• _Given information_

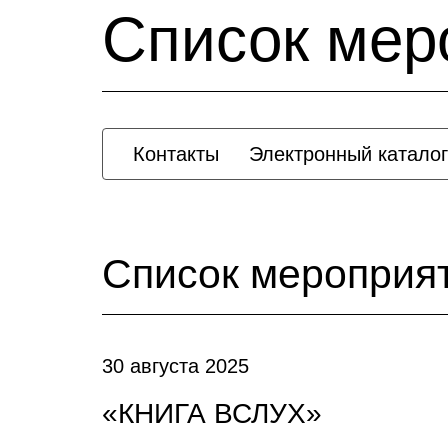
Список мер
Контакты
Электронный каталог
Список мероприя
30 августа 2025
«КНИГА ВСЛУХ»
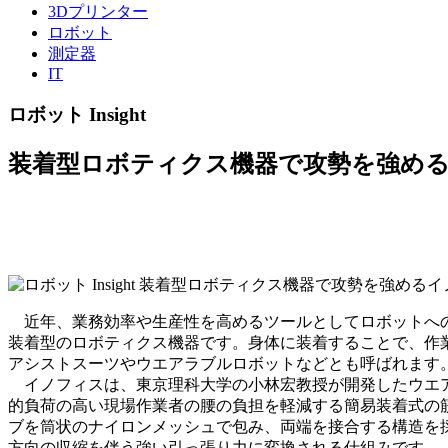
3Dプリンター
ロボット
測定器
IT
ロボット Insight
装着型ロボティクス機器で攻勢を強め
近年、業務効率や生産性を高めるツールとしてロボットへの
装着型のロボティクス機器です。身体に装着することで、作
アシストスーツやウエアラブルロボットなどとも呼ばれます
イノフィスは、東京理科大学の小林宏教授が開発したウエア
的負荷の高い現場作業者の腰の負担を軽減する簡易装着式の
ブを筒状のナイロンメッシュで包み、両端を接合する構造を
方向の収縮を伴う強い引っ張り力に変換される仕組みです。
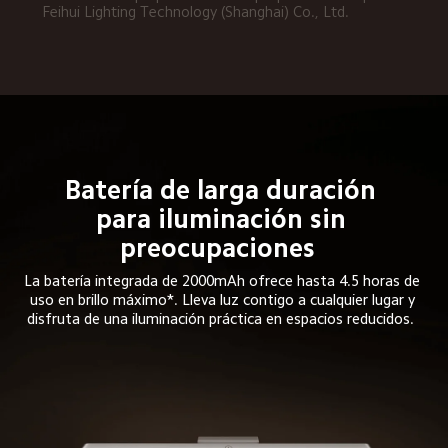
Feihui Lighting Technology (Shanghai) Co., Ltd.  
Batería de larga duración 
para iluminación sin 
preocupaciones  
La batería integrada de 2000mAh ofrece hasta 4.5 horas de 
uso en brillo máximo*. Lleva luz contigo a cualquier lugar y 
disfruta de una iluminación práctica en espacios reducidos.  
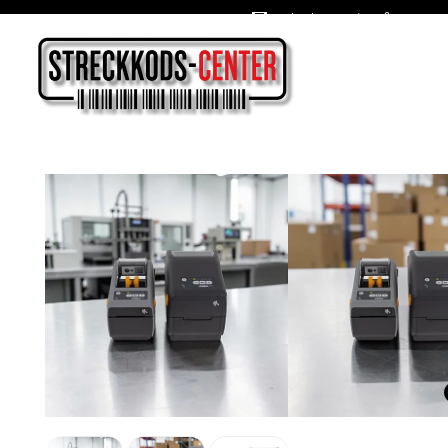
Oslagbara priser året om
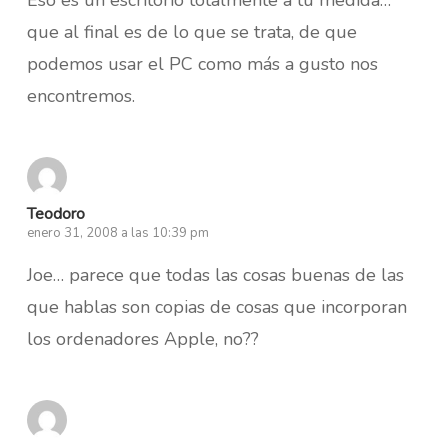
que al final es de lo que se trata, de que
podemos usar el PC como más a gusto nos
encontremos.
Teodoro
enero 31, 2008 a las 10:39 pm
Joe… parece que todas las cosas buenas de las
que hablas son copias de cosas que incorporan
los ordenadores Apple, no??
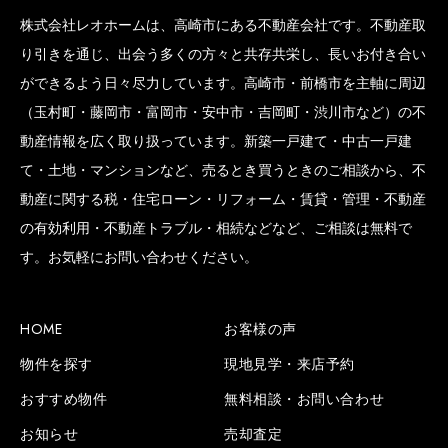
株式会社レオホームは、高崎市にある不動産会社です。不動産取
り引きを通じ、出会う多くの方々と共存共栄し、長いお付き合い
ができるよう日々尽力しています。高崎市・前橋市を主軸に周辺
（玉村町・藤岡市・富岡市・安中市・吉岡町・渋川市など）の不
動産情報を広く取り扱っています。新築一戸建て・中古一戸建
て・土地・マンションなど、売るとき買うときのご相談から、不
動産に関する税・住宅ローン・リフォーム・賃貸・管理・不動産
の有効利用・不動産トラブル・相続などなど、ご相談は無料で
す。お気軽にお問い合わせください。
HOME
お客様の声
物件を探す
現地見学・来店予約
おすすめ物件
無料相談・お問い合わせ
お知らせ
売却査定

• _Requirement_
Copy out the text of the items word for word, starting at the line that contains "Feihui Lighting Technology" and ending at the line that contains "los ordenadores Apple, no??", both included. Leave the pictures out of your answer.

• _Task answer_
Feihui Lighting Technology (Shanghai) Co., Ltd.  
Batería de larga duración 
para iluminación sin 
preocupaciones  
La batería integrada de 2000mAh ofrece hasta 4.5 horas de 
uso en brillo máximo*. Lleva luz contigo a cualquier lugar y 
disfruta de una iluminación práctica en espacios reducidos.  
Oslagbara priser året om
que al final es de lo que se trata, de que
podemos usar el PC como más a gusto nos
encontremos.
Teodoro
enero 31, 2008 a las 10:39 pm
Joe… parece que todas las cosas buenas de las
que hablas son copias de cosas que incorporan
los ordenadores Apple, no??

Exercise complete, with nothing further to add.